§ Task brief: Please retype all of the data below, word for word.

§ Dataset content:
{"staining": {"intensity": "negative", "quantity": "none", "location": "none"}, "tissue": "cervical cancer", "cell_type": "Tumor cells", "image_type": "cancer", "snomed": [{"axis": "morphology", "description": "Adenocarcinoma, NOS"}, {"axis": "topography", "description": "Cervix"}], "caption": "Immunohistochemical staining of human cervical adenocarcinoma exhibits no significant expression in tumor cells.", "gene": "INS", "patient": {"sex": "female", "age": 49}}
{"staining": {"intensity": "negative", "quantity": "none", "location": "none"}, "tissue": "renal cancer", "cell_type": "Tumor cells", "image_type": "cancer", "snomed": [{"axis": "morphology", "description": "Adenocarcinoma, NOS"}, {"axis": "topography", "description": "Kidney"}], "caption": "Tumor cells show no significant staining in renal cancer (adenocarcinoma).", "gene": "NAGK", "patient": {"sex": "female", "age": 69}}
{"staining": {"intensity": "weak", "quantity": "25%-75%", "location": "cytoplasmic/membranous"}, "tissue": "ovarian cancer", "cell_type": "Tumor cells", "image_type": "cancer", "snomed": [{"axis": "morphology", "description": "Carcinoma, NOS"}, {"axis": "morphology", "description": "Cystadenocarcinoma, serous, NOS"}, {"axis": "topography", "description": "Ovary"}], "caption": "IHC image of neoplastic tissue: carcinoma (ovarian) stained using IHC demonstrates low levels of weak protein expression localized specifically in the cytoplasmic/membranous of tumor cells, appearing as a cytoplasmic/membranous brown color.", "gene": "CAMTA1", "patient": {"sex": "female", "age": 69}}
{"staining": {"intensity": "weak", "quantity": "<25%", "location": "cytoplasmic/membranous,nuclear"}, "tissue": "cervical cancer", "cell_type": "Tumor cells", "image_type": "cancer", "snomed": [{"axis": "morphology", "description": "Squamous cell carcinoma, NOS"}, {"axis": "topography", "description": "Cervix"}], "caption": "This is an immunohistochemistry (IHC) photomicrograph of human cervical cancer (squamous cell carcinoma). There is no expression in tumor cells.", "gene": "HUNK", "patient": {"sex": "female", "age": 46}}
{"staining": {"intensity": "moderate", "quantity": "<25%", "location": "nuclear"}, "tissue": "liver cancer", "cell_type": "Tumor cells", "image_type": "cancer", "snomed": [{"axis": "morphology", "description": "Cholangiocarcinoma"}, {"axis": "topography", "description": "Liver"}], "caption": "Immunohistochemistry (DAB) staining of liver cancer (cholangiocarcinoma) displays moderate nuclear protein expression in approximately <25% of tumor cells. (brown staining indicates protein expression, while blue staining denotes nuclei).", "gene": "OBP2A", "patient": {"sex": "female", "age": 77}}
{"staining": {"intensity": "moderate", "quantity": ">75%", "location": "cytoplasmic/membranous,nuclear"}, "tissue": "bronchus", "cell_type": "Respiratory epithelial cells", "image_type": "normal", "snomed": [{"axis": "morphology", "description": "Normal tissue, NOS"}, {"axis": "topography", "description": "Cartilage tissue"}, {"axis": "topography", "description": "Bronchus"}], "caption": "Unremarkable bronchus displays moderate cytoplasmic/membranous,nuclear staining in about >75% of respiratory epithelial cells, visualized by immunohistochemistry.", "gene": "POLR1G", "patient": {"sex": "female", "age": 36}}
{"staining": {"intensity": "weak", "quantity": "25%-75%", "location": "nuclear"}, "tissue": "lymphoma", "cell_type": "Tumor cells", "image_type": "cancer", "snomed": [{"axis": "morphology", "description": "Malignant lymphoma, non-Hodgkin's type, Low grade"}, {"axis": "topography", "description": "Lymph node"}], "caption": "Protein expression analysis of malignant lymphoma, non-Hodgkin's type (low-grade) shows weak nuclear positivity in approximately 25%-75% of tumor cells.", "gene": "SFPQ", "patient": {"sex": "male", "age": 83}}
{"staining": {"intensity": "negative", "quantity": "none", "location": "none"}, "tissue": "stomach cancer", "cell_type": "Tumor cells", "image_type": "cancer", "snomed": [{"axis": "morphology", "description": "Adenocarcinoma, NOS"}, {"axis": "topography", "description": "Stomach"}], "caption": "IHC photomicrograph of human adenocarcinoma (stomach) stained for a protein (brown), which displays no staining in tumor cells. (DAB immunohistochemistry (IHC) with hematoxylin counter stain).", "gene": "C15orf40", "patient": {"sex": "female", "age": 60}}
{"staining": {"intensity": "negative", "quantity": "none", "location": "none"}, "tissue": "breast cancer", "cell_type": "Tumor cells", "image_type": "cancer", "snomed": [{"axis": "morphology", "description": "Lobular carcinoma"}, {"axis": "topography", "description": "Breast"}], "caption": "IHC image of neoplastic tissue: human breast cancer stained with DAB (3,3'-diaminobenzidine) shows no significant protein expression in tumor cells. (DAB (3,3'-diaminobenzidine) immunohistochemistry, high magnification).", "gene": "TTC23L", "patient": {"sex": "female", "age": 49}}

§ Answer:
{"staining": {"intensity": "negative", "quantity": "none", "location": "none"}, "tissue": "cervical cancer", "cell_type": "Tumor cells", "image_type": "cancer", "snomed": [{"axis": "morphology", "description": "Adenocarcinoma, NOS"}, {"axis": "topography", "description": "Cervix"}], "caption": "Immunohistochemical staining of human cervical adenocarcinoma exhibits no significant expression in tumor cells.", "gene": "INS", "patient": {"sex": "female", "age": 49}}
{"staining": {"intensity": "negative", "quantity": "none", "location": "none"}, "tissue": "renal cancer", "cell_type": "Tumor cells", "image_type": "cancer", "snomed": [{"axis": "morphology", "description": "Adenocarcinoma, NOS"}, {"axis": "topography", "description": "Kidney"}], "caption": "Tumor cells show no significant staining in renal cancer (adenocarcinoma).", "gene": "NAGK", "patient": {"sex": "female", "age": 69}}
{"staining": {"intensity": "weak", "quantity": "25%-75%", "location": "cytoplasmic/membranous"}, "tissue": "ovarian cancer", "cell_type": "Tumor cells", "image_type": "cancer", "snomed": [{"axis": "morphology", "description": "Carcinoma, NOS"}, {"axis": "morphology", "description": "Cystadenocarcinoma, serous, NOS"}, {"axis": "topography", "description": "Ovary"}], "caption": "IHC image of neoplastic tissue: carcinoma (ovarian) stained using IHC demonstrates low levels of weak protein expression localized specifically in the cytoplasmic/membranous of tumor cells, appearing as a cytoplasmic/membranous brown color.", "gene": "CAMTA1", "patient": {"sex": "female", "age": 69}}
{"staining": {"intensity": "weak", "quantity": "<25%", "location": "cytoplasmic/membranous,nuclear"}, "tissue": "cervical cancer", "cell_type": "Tumor cells", "image_type": "cancer", "snomed": [{"axis": "morphology", "description": "Squamous cell carcinoma, NOS"}, {"axis": "topography", "description": "Cervix"}], "caption": "This is an immunohistochemistry (IHC) photomicrograph of human cervical cancer (squamous cell carcinoma). There is no expression in tumor cells.", "gene": "HUNK", "patient": {"sex": "female", "age": 46}}
{"staining": {"intensity": "moderate", "quantity": "<25%", "location": "nuclear"}, "tissue": "liver cancer", "cell_type": "Tumor cells", "image_type": "cancer", "snomed": [{"axis": "morphology", "description": "Cholangiocarcinoma"}, {"axis": "topography", "description": "Liver"}], "caption": "Immunohistochemistry (DAB) staining of liver cancer (cholangiocarcinoma) displays moderate nuclear protein expression in approximately <25% of tumor cells. (brown staining indicates protein expression, while blue staining denotes nuclei).", "gene": "OBP2A", "patient": {"sex": "female", "age": 77}}
{"staining": {"intensity": "moderate", "quantity": ">75%", "location": "cytoplasmic/membranous,nuclear"}, "tissue": "bronchus", "cell_type": "Respiratory epithelial cells", "image_type": "normal", "snomed": [{"axis": "morphology", "description": "Normal tissue, NOS"}, {"axis": "topography", "description": "Cartilage tissue"}, {"axis": "topography", "description": "Bronchus"}], "caption": "Unremarkable bronchus displays moderate cytoplasmic/membranous,nuclear staining in about >75% of respiratory epithelial cells, visualized by immunohistochemistry.", "gene": "POLR1G", "patient": {"sex": "female", "age": 36}}
{"staining": {"intensity": "weak", "quantity": "25%-75%", "location": "nuclear"}, "tissue": "lymphoma", "cell_type": "Tumor cells", "image_type": "cancer", "snomed": [{"axis": "morphology", "description": "Malignant lymphoma, non-Hodgkin's type, Low grade"}, {"axis": "topography", "description": "Lymph node"}], "caption": "Protein expression analysis of malignant lymphoma, non-Hodgkin's type (low-grade) shows weak nuclear positivity in approximately 25%-75% of tumor cells.", "gene": "SFPQ", "patient": {"sex": "male", "age": 83}}
{"staining": {"intensity": "negative", "quantity": "none", "location": "none"}, "tissue": "stomach cancer", "cell_type": "Tumor cells", "image_type": "cancer", "snomed": [{"axis": "morphology", "description": "Adenocarcinoma, NOS"}, {"axis": "topography", "description": "Stomach"}], "caption": "IHC photomicrograph of human adenocarcinoma (stomach) stained for a protein (brown), which displays no staining in tumor cells. (DAB immunohistochemistry (IHC) with hematoxylin counter stain).", "gene": "C15orf40", "patient": {"sex": "female", "age": 60}}
{"staining": {"intensity": "negative", "quantity": "none", "location": "none"}, "tissue": "breast cancer", "cell_type": "Tumor cells", "image_type": "cancer", "snomed": [{"axis": "morphology", "description": "Lobular carcinoma"}, {"axis": "topography", "description": "Breast"}], "caption": "IHC image of neoplastic tissue: human breast cancer stained with DAB (3,3'-diaminobenzidine) shows no significant protein expression in tumor cells. (DAB (3,3'-diaminobenzidine) immunohistochemistry, high magnification).", "gene": "TTC23L", "patient": {"sex": "female", "age": 49}}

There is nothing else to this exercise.